The pdfs I’m working with are scanned, and so far no OCR has given completely accurate results despite the quality of the pdfs being seemingly great. There is no handwritten text or blurred text.
I am currently using ‘Read PDF with OCR’ activity with ‘Microsoft Azure Computer Vision OCR’ as an engine, as that engine gave me the best results compared to Tesseract and OmniPage. So far I was using string manipulation and regex to get the values I need.
There is no way to get this table using string manipulation (that I can think of at least). This is a representation of the format of my table (with some random example values):
Date Amount1 Amount2 Text
10/12 4.20 Example text
10/13 4.20 Example text2
10/20 5.30 Example text3
The issue is with extraction of the Amount1 and Amount2 rows. For each row either Amount1 or Amount2 is populated, but it is important for me to know which one is populated and which one is not. The result I receive from Microsoft Azure CV OCR is in this format:
Date
Amount1
AMount2
Text
10/12
4.20
Example text
10/13
4.20
Example text2
10/20
5.30
Example text3
Based on this result there is no way for me to know which of the two Amount columns the decimal value for each row belongs to. I tried Tesseract and OmniPage as well hoping that there will at least be an extra space or something to distinguish them by, but there is not.

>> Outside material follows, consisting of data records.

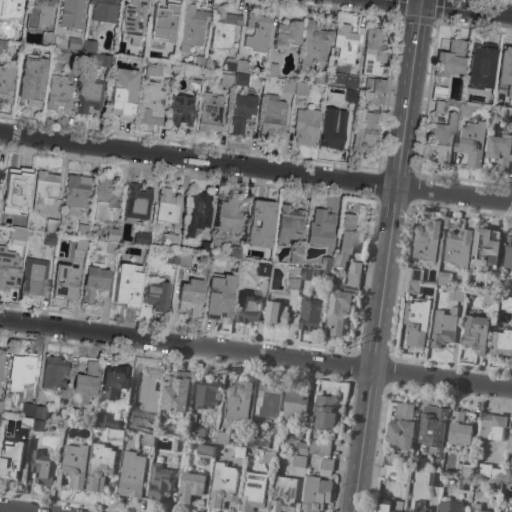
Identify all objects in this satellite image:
road: (405, 2)
road: (423, 2)
building: (10, 6)
building: (10, 6)
building: (101, 10)
building: (104, 10)
road: (467, 11)
building: (38, 13)
building: (39, 13)
building: (70, 13)
building: (72, 14)
building: (131, 17)
building: (132, 20)
building: (162, 23)
building: (163, 23)
building: (192, 24)
building: (190, 27)
building: (221, 27)
building: (223, 27)
building: (257, 30)
building: (255, 31)
building: (12, 33)
building: (284, 34)
building: (287, 35)
building: (47, 38)
building: (0, 43)
building: (74, 43)
building: (312, 43)
building: (313, 43)
building: (343, 43)
building: (344, 43)
building: (89, 45)
building: (371, 52)
building: (374, 53)
building: (447, 56)
building: (64, 57)
building: (450, 58)
building: (96, 59)
building: (198, 59)
building: (236, 65)
building: (480, 66)
building: (478, 67)
building: (158, 68)
building: (156, 69)
building: (272, 69)
building: (506, 69)
building: (504, 70)
building: (196, 75)
building: (227, 75)
building: (321, 77)
building: (30, 79)
building: (32, 79)
building: (234, 79)
building: (239, 79)
building: (341, 79)
building: (343, 79)
building: (6, 80)
building: (5, 81)
building: (374, 84)
building: (376, 85)
building: (288, 86)
building: (301, 88)
building: (121, 92)
building: (439, 92)
building: (57, 93)
building: (58, 93)
building: (123, 93)
building: (89, 94)
building: (349, 95)
road: (410, 96)
building: (88, 98)
building: (376, 98)
building: (149, 103)
building: (150, 104)
building: (440, 106)
building: (466, 109)
building: (180, 110)
building: (179, 111)
building: (241, 111)
building: (209, 112)
building: (210, 112)
building: (239, 112)
building: (509, 115)
building: (272, 117)
building: (270, 118)
building: (306, 125)
building: (304, 126)
building: (333, 127)
building: (331, 128)
building: (364, 129)
building: (363, 131)
building: (442, 138)
building: (455, 142)
building: (472, 143)
building: (499, 149)
building: (498, 151)
road: (255, 167)
building: (1, 174)
building: (44, 188)
building: (45, 188)
building: (16, 190)
building: (14, 191)
building: (76, 191)
building: (74, 192)
building: (103, 198)
building: (105, 200)
building: (136, 202)
building: (165, 205)
building: (167, 206)
building: (197, 211)
building: (197, 212)
building: (227, 214)
building: (229, 214)
building: (447, 222)
building: (258, 223)
building: (260, 223)
building: (287, 223)
building: (289, 224)
building: (51, 225)
building: (319, 227)
building: (321, 227)
building: (82, 230)
building: (61, 231)
building: (17, 233)
building: (112, 234)
building: (140, 237)
building: (49, 238)
building: (141, 238)
building: (344, 240)
building: (345, 240)
building: (424, 241)
building: (426, 241)
building: (173, 242)
building: (80, 243)
building: (454, 245)
building: (484, 246)
building: (110, 247)
building: (204, 247)
building: (458, 247)
building: (485, 250)
building: (235, 251)
building: (507, 252)
building: (507, 252)
building: (172, 256)
building: (295, 256)
building: (176, 259)
building: (184, 259)
building: (215, 263)
building: (327, 263)
building: (8, 264)
building: (354, 268)
building: (263, 269)
building: (7, 270)
building: (326, 272)
building: (304, 273)
building: (306, 273)
building: (351, 273)
building: (34, 275)
building: (415, 275)
building: (94, 277)
building: (31, 278)
building: (443, 278)
building: (64, 279)
building: (352, 279)
building: (63, 281)
building: (92, 281)
building: (126, 283)
building: (292, 283)
building: (128, 284)
building: (412, 287)
building: (439, 288)
building: (154, 295)
building: (190, 295)
building: (218, 295)
building: (456, 295)
building: (157, 296)
building: (189, 296)
building: (219, 296)
building: (488, 299)
building: (504, 303)
building: (506, 303)
building: (247, 306)
building: (340, 308)
building: (246, 309)
building: (338, 309)
building: (275, 313)
building: (273, 314)
building: (308, 314)
building: (310, 315)
building: (414, 322)
building: (416, 322)
building: (441, 327)
building: (443, 327)
building: (473, 333)
building: (475, 333)
building: (501, 339)
building: (501, 342)
road: (376, 349)
road: (256, 353)
building: (1, 360)
building: (1, 362)
building: (21, 369)
building: (52, 371)
building: (53, 371)
building: (19, 372)
building: (84, 379)
building: (86, 379)
building: (113, 379)
building: (114, 379)
building: (144, 384)
building: (146, 384)
building: (206, 392)
building: (175, 393)
building: (205, 394)
building: (268, 400)
building: (236, 401)
building: (267, 401)
building: (295, 403)
building: (0, 404)
building: (238, 404)
building: (1, 405)
building: (293, 405)
building: (27, 408)
building: (39, 411)
building: (324, 412)
building: (325, 412)
building: (0, 417)
building: (68, 418)
building: (25, 421)
building: (108, 421)
building: (129, 424)
building: (37, 425)
building: (59, 425)
building: (433, 425)
building: (400, 426)
building: (402, 426)
building: (431, 426)
building: (491, 426)
building: (493, 426)
building: (194, 428)
building: (459, 428)
building: (459, 429)
building: (113, 436)
building: (115, 436)
building: (221, 438)
building: (510, 438)
building: (148, 439)
building: (256, 441)
building: (510, 441)
building: (178, 444)
building: (320, 446)
building: (302, 447)
building: (311, 448)
building: (206, 449)
building: (204, 451)
building: (239, 452)
building: (10, 455)
building: (268, 456)
building: (10, 459)
building: (390, 459)
building: (297, 461)
building: (299, 461)
building: (418, 463)
building: (73, 465)
building: (73, 466)
building: (42, 467)
building: (98, 467)
building: (100, 467)
building: (324, 467)
building: (326, 467)
building: (41, 468)
building: (490, 472)
building: (390, 473)
building: (129, 474)
building: (132, 474)
building: (464, 475)
building: (433, 479)
building: (161, 481)
building: (159, 482)
building: (223, 485)
building: (190, 486)
building: (222, 486)
building: (191, 487)
building: (495, 488)
building: (251, 491)
building: (253, 492)
building: (285, 494)
building: (314, 494)
building: (315, 494)
building: (283, 495)
building: (388, 506)
building: (390, 506)
building: (419, 506)
building: (447, 506)
building: (449, 506)
building: (417, 507)
building: (474, 507)
building: (474, 508)
building: (508, 509)
building: (509, 509)
road: (10, 510)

I tried using the ‘Results’ value from Microsoft Azure CV OCR, that is supposedly supposed to give me the Key Value pairs of each word and their position in the PDF (with the ‘Extract Words’), but I only get 1 key value pair, that contains the entire text of the PDF.
I can’t really think of any alternative solutions to my issue, so any help will be appreciated.
I have no control over the pdfs I use and their format, and I can’t share one in this forum as they contain sensitive data.